Sunday, February 27, 2011

Movie Sunday: Keeping Mum

Image from here

When I was young, there was a large multipurpose room in the basement of our church, where most of the larger scale, non-worship activities happened. With a kitchen at one end and a stage at the other, it was a good place for receptions (at least the tee-totalling kind), banquets, large meetings, and Halloween carnivals. It was also where the church thespians performed their annual play.

Being a church, the plays tended toward the mainstream. But it was a Methodist church during the Vietnam era, and they were not performing the religious dramas that are common these days. For instance, one of the first performances I remember was Arsenic and Old Lace. I think my father played one of the victims.

I love this play, and I'm sure it helped inspire my love of theater in general, and of the black comedy in particular. If you haven't seen it, there is a very good 1959 film adaptation starring Cary Grant. I find the innocence of the characters in the traditional black comedies makes for higher comedy than the moral ambiguity that became fashionable later (think Grosse Point Blank).

Which brings us to Keeping Mum. It's a wonderful little farcical black comedy in the traditional sense. And by little, I mean it is modest in what it attempts to accomplish, and partially because of its modesty, it accomplishes more. It's a delightful way to spend an hour and three-quarters, especially if you're in the mood for light, irreverent entertainment.

The cast is first-rate, mostly familiar but cast somewhat against type. Rowan Atkinson plays the vicar of the village of Little Wallop, and the foil for three generations of women, played by Maggie Smith, Kristen Scott Thomas, and Tamsin Egerton. I'm not really going to say much about the plot, because it unfolds so nicely in the film. Keeping Mum also features Patrick Swayze, playing the role of the archetypal sleazy golf pro almost as a self-parody. Of course, maybe that's the only way he knew how to act.*

Maybe these types of stories are not as edgy as perhaps they once were, given the number of stories -- both fiction and fact -- of people who kill without remorse or regard. But I still find the interplay of wide eyes and cold blood can tickle a spot that few other forms of comedic entertainment can reach. So if you like yours old-fashioned and well crafted, you may want to give Keeping Mum a go.

* Too soon? One of my old girlfriends was crazy about Swayze, and would not be amused.

Friday, February 25, 2011

Now where was I?

Wow, I'm glad that's over. Now, what was I saying? I forget.

It's a strange thing. I've had pretty much nonstop deadlines or other demands on my attention since before Christmas. A big all day seminar I hosted last Friday, combined with simultaneous out-of-town company last weekend, topped off the super-crazy-busy season, at least until next week when we demonstrate some of our research at a campus-wide tech show. But at least I didn't work this past weekend. I barely got out of bed on Saturday, and then mostly only managed to flop in the big chair and fail to find anything interesting to watch on TV. Sunday was pretty much a rerun of Saturday, though I did manage to make pancakes and start on my Lego Mars Exploration Rover.

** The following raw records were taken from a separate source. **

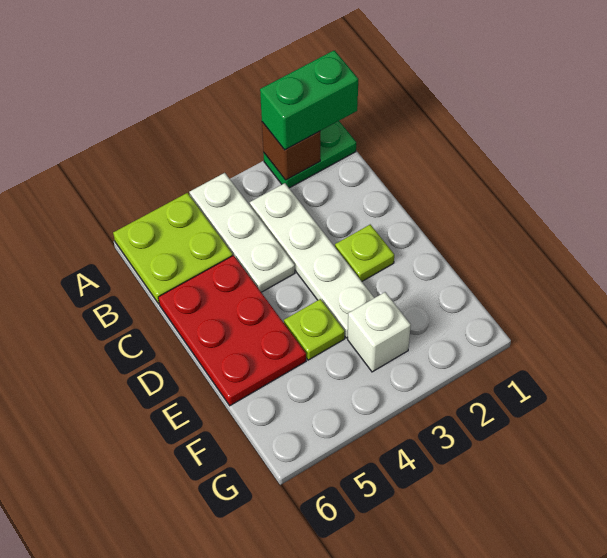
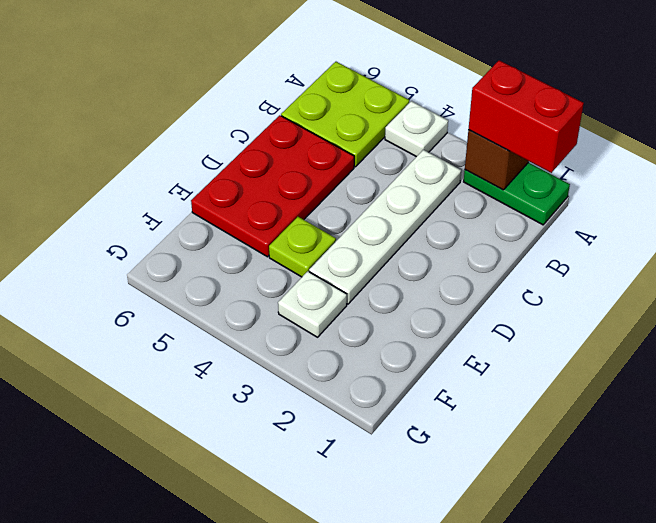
green brick A1:A2 level 3 -> red brick A1:A2 level 3
white plate A4:C4 level 1 -> white plate A4 level 1
lime plate D2 level 1 -> none
white brick F3 level 1 -> white plate F3 level 1

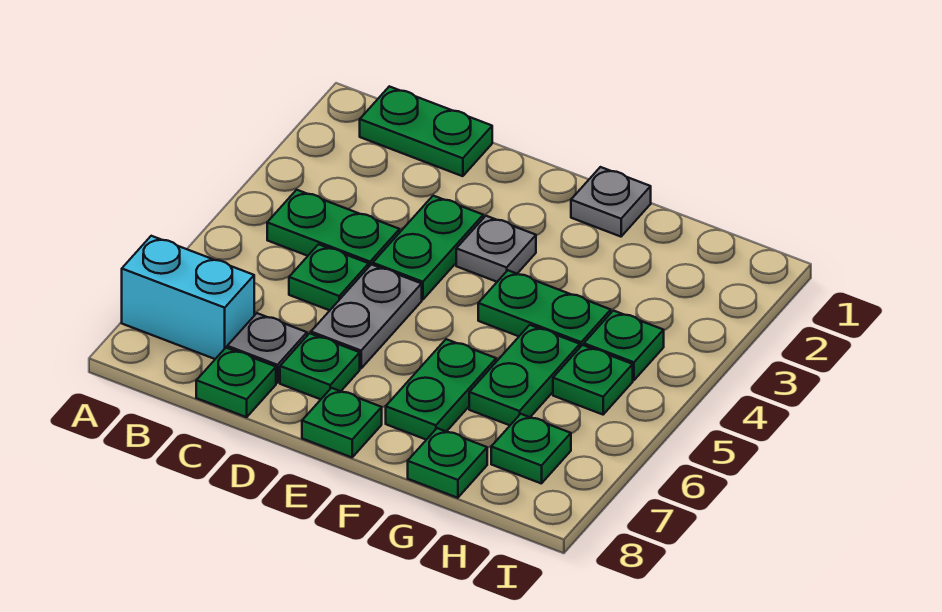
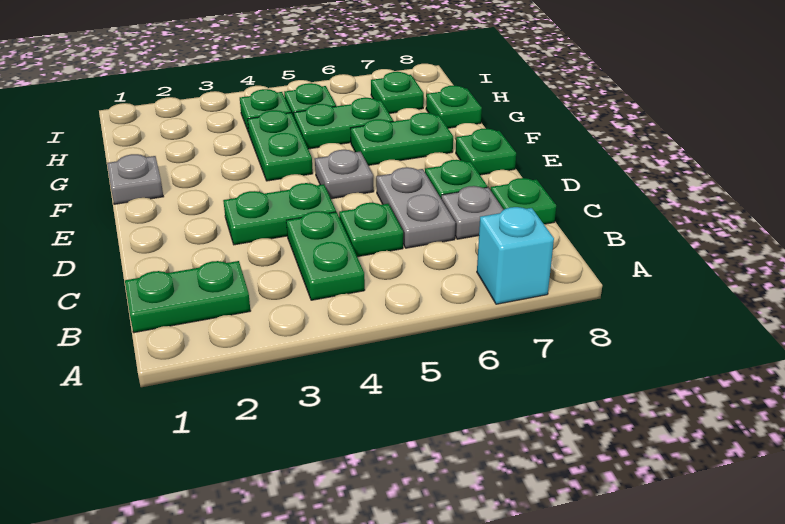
cyan brick A7:B7 level 1 -> cyan brick A7 level 1
green plate B1:C1 level 1 -> green plate B1:B2 level 1
grey plate D5:D6 level 1 -> grey plate C6:D6 level 1
grey plate E3 level 1 -> grey plate E5 level 1

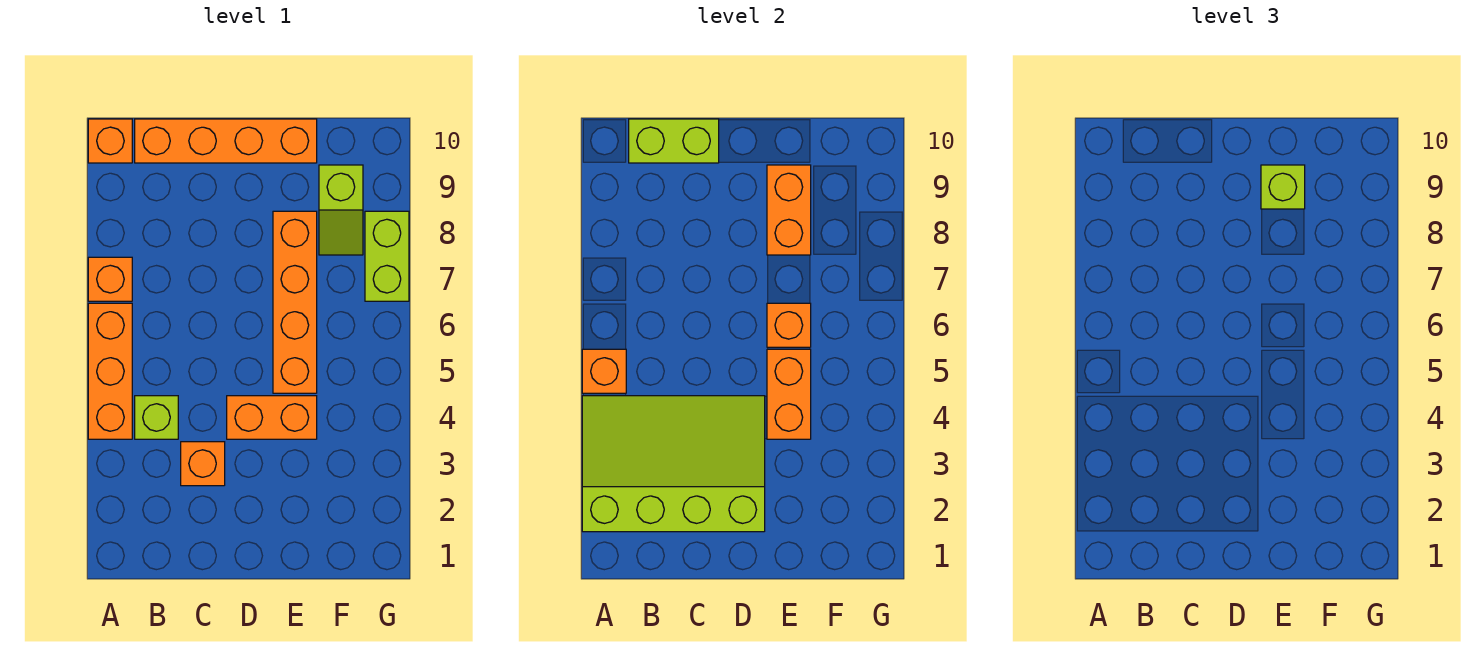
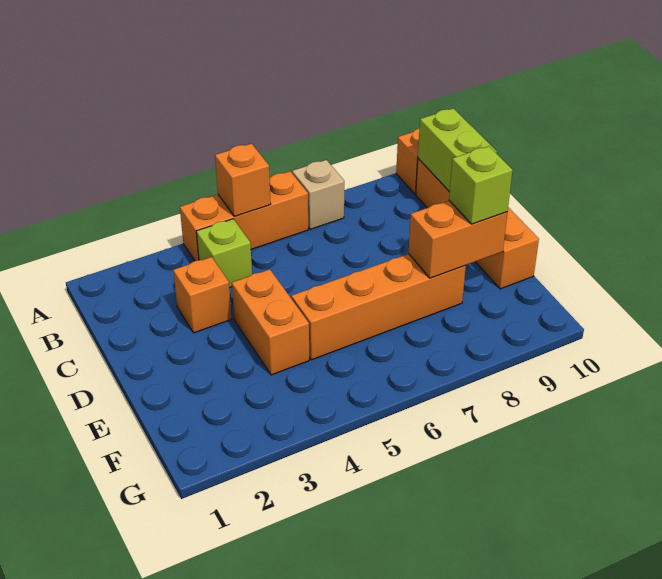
lime slope A2:D4 level 2 top 2 -> none
orange brick A7 level 1 -> tan brick A7 level 1
orange brick E4:E5 level 2 -> none
orange brick E6 level 2 -> none
lime slope F8:F9 level 1 top 9 -> none
lime brick G7:G8 level 1 -> none

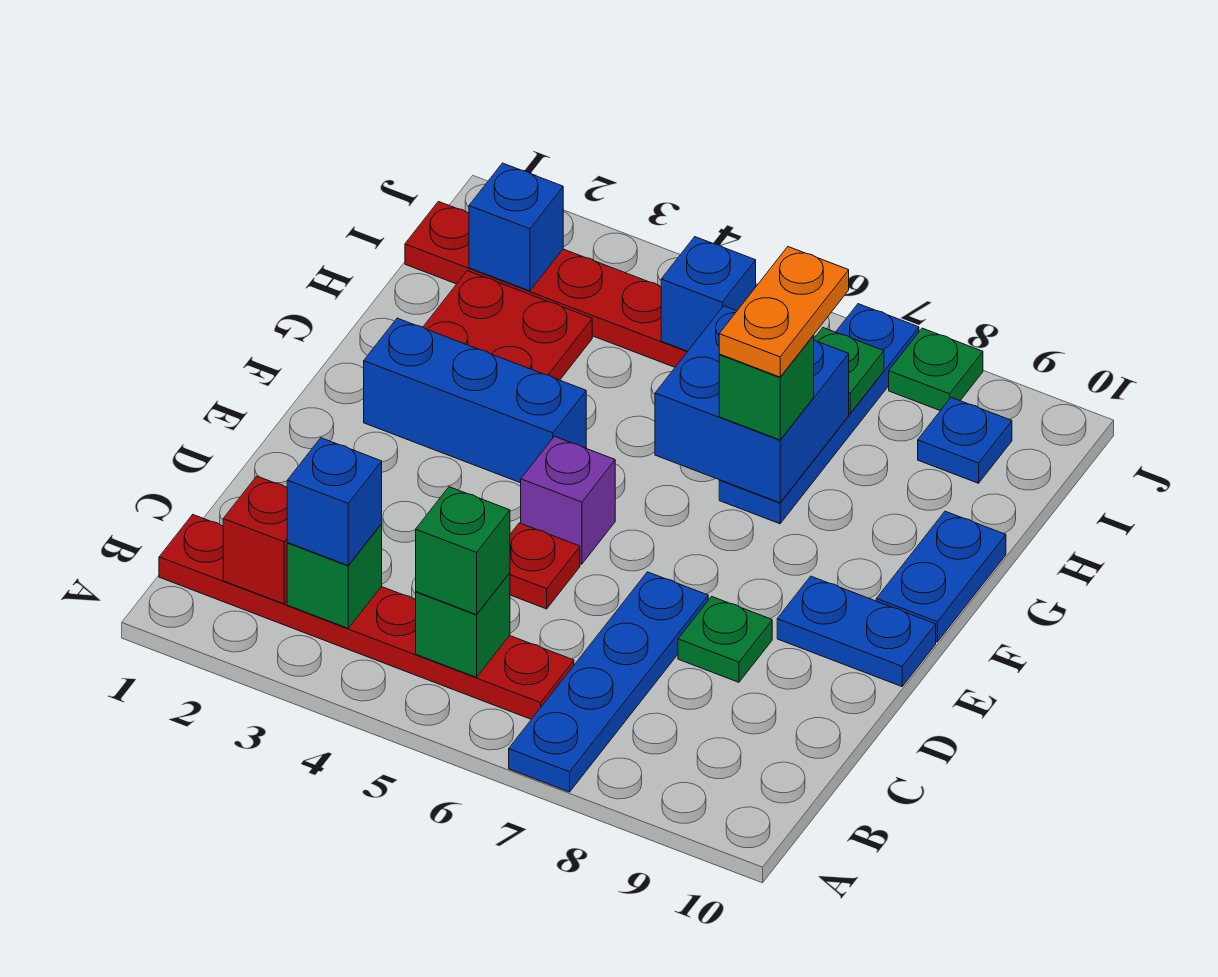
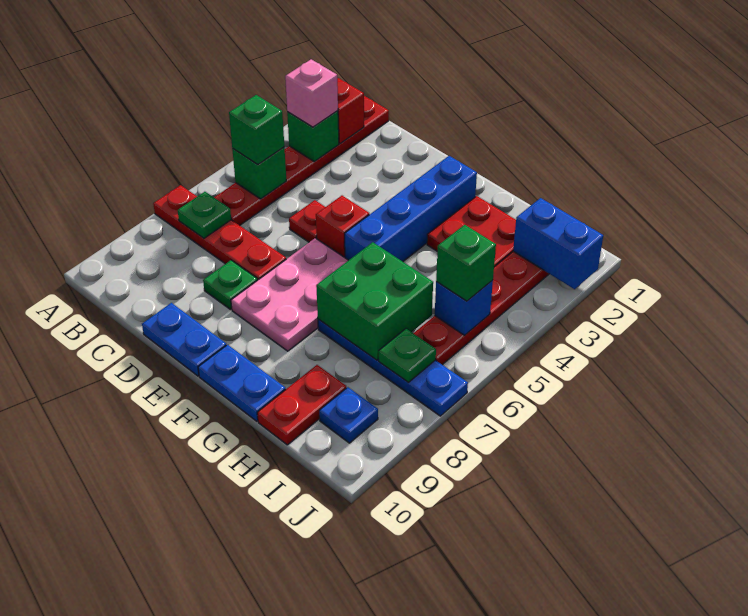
blue plate A7:D7 level 1 -> red plate A7:D7 level 1
blue brick B3 level 3 -> pink brick B3 level 3
purple brick E5 level 1 -> red brick E5 level 1
none -> pink plate E6:F8 level 1
blue plate E9:E10 level 1 -> blue plate D10:E10 level 1
blue brick F2:F4 level 1 -> blue brick F2:F5 level 1
blue brick G6:H7 level 2 -> green brick G6:H7 level 2
green brick G7 level 3 -> green brick I5 level 3
orange plate G7:H7 level 4 -> none
none -> red plate H9:H10 level 1
blue brick I2 level 2 -> blue brick I2:J2 level 2
green plate J8 level 1 -> green plate B7 level 2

One thing that I always find interesting in the denouement of these frantic times is how much they separate me from whatever it was that was on my mind before it started. I've actually had time to write a blog post for almost a week, but couldn't really think of what I wanted to write about.  So I finally decided to write about that.

The signs of stress are all over me. I'm not sleeping, easily frustrated, more forgetful even than usual, eating like crap, and drinking a little too much. But my head is empty of much of anything other than the tasks at hand. And I feel more productive than I have in years.

I have a few friends and co-workers that live their lives this way.* It occurred to me a while back that the empty head may explain why. There are no real decisions of import to make. Their priorities are already set. Stay up to your ass in alligators, and you never have to figure out how to drain the swamp. And nothing they do -- or fail to do -- is really their fault. They had to get that proposal out, or finish that report, or get the kids to dance-gymnastics-soccer-drama-art class. And in return, they get that crowning since of achievement, and the little thrill that comes with crashing a deadline with no time, little sleep, and a real possibility of failure.

I consider this a separate disorder from always having to be doing something disease, with which some of the people closest to me are afflicted. My father had a terminal case, and I have my moments. Besides being a serial hobbyist, I have struggled with a self-imposed "one home-improvement project at a time" restriction for several years. But the motivation there is internal, and much of the goal (at least for me) is more to fill my head than empty it.

Perhaps the end result is the same, I don't know. I don't really have time to think about it right now. I have a million things to do. (See what I did there?)

* So do you, I'll bet. If you don't know to whom I'm referring, than you are probably one of them.